La memoria está llena de pasos perdidos que siempre conducen a alguna canción y, en estos días, que parecen domingo, la voz lenta de Kris Kristofferson me acompaña a través del silencio y de la lluvia, mientras las luces de los bares de la noche invitan a empujar la puerta
No había domingo que no cargase la resaca por Cascorro, de amanecida, cuando los tenderetes del Rastro empezaban a montarse y el Vaquero aparecía con sus espuelas, dispuesto a colocar el género. En un pispás desplegaba sus efectivos con Marcial Lafuente Estefanía a la cabeza. Luego venían Silver Kane, El Coyote, Peter Barton y toda la pandilla de las novelas del Oeste. ¡Bang, bang!
Además de los balazos, una canción sonaba en mi cabeza. Acudía entre las brumas de un mal sueño, envuelta en el recuerdo de una mujer a medio vestir sobre la carne abierta de la madrugada. Eran tiempos de alcohol y berrea, domingos en los que aterrizaba siempre donde el Vaquero, al final del Rastro, a comprar aquellas novelitas con las que pasaba la tarde de resaca. En el paladar llevaba el sabor apelmazado del último beso y en el tocata sonaba Kris Kristofferson cantando aquella canción que ahora me devuelve el recuerdo, la que dice que hay algo en los domingos que hace que uno se sienta solo.
Con la muerte de Kristofferson me siento como si todo aquello hubiese ocurrido hace poco, pongamos que el otro día, cuando yo andaba por Madrid bebiéndome la vida a morro, ocupado en una interminable partida de dados, jugándome al póker mi propio destino; apostando a ciegas, siempre de farol, en las timbas más indecentes de la ciudad que me vio nacer y estrellarme.
Siempre fui un tipo fronterizo, por eso leía a Silver Kane, sus novelitas del Oeste venían llenas de tipos duros, capaces de hacerte astillas con sólo mirarlos a la cara, pero con la suficiente ternura en su corazón como para acercarse a acariciar a un perro de la calle sin temor a que saltasen las pulgas. Años después conocería a Silver Kane en persona, un hombre grandote y campechano que, en realidad, se llamaba Paco y que me regaló uno de sus libros junto a una armónica que tenía pegada una costra de saliva de la merienda de la posguerra. Con aquella armónica aprendí a tocar Knockin' on Heaven's Door, la canción que se marcó Dylan para Pat Garrett and Billy the Kid, película que protagonizó Kris Kristofferson y que dirigió Bloody Sam, el director de cine favorito de mi añorado Fernandito Marías. Esto va pareciéndose cada vez más a un puto cementerio. Joder.

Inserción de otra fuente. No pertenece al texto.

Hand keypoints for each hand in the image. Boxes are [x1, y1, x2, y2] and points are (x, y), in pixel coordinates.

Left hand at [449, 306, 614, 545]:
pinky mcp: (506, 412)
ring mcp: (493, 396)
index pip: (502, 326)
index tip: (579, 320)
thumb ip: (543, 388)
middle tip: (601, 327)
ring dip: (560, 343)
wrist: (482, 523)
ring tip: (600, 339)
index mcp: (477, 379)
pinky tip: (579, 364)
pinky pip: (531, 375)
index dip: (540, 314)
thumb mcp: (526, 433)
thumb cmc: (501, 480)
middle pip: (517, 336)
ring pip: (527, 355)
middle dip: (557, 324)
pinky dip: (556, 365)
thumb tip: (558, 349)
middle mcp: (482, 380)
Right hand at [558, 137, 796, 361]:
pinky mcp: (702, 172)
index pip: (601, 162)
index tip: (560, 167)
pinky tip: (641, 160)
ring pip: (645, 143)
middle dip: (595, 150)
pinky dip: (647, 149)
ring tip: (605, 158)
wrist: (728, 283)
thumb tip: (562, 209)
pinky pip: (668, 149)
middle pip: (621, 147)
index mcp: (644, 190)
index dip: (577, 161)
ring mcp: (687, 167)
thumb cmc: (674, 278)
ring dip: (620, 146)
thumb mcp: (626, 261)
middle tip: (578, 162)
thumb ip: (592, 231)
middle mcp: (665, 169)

La memoria está llena de pasos perdidos que siempre conducen a alguna canción y, en estos días, que parecen domingo, la voz lenta de Kris Kristofferson me acompaña a través del silencio y de la lluvia, mientras las luces de los bares de la noche invitan a empujar la puerta.
Son cosas que me vienen cuando llevo horas de ventaja al sueño, cuando pienso que ya va siendo hora de coger la canoa y ponerme a remar con la culata de un rifle hasta llegar al otro lado, silbando aquella canción que me trajo hasta aquí con la carga de mis recuerdos.
He de darme prisa, antes de que la resaca la borre para siempre de la orilla y se la lleve junto a la huella de mis pisadas y la convierta en un puñado de gramática.